Eventually the novel flashes back to when Rhett was twelve years old. He never had a good relationship with his father, Langston Butler, and often refused to go to Charleston with his father. His father often punished Rhett due to his lack of cooperative skills as his eldest son. Instead, Rhett spends time in the slaves quarters where he enjoys his time with Will (a slave). One day, Will gets firmly punished due to disobedience towards a white overseer. Rhett, unable to see his friend getting whipped continuously and having no power to stop it, takes the boat to escape the chaos, and vows to grow up and never be helpless again.

The novel continues through the time covered by Gone with the Wind and retells the story.
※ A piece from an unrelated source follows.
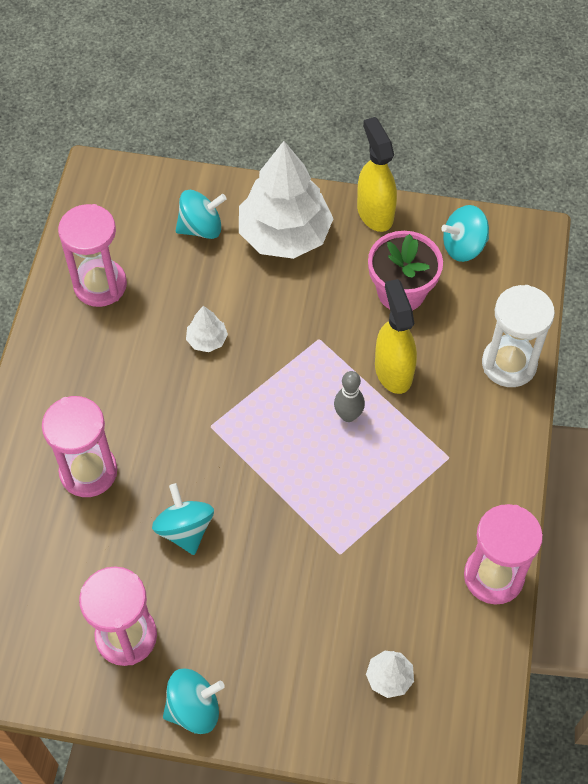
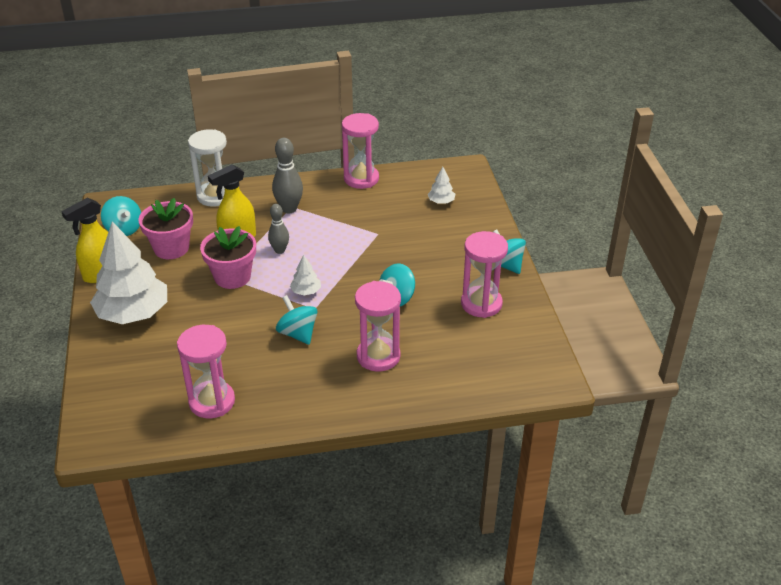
camera: 110 degrees left, 20 degrees down
(201, 228) = (137, 359): turquoise spinning top -> turquoise spinning top (298, 333)
(207, 340) = (244, 328): white tree -> white tree (306, 291)
(312, 348) = (232, 277): none -> pink flower pot
(444, 451) = (289, 209): none -> grey bowling pin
The story is not told solely from Rhett's perspective. It proceeds to relate other moments from the time during the original novel and then adds a new ending. The book only goes a short way past the timeline of Gone with the Wind (unlike the sequel Scarlett, which travels several years further).

==Reception==

Melissa Whitworth of The Daily Telegraph described McCaig's Butler as "touchy-feely". In The New York Times, Stephen Carter noted that the character of Rhett Butler was made into a more human, flawed person than either Mitchell or Ripley portrayed him to be. However, he stated that the novel transformed Rhett from the man of mystery that drew readers to him into "a version of the angst-ridden, on-the-make, love-struck antihero of modern fiction: Rhett Butler as channeled by Rabbit Angstrom [of Rabbit, Run] or T. S. Garp [of The World According to Garp]." He then wondered if such a Rhett was one wanted by readers. Alison Flood of The Guardian said that in Mitchell's novel, the character of Mammy – which won actor Hattie McDaniel an Oscar in the film version of the book – is not fleshed out.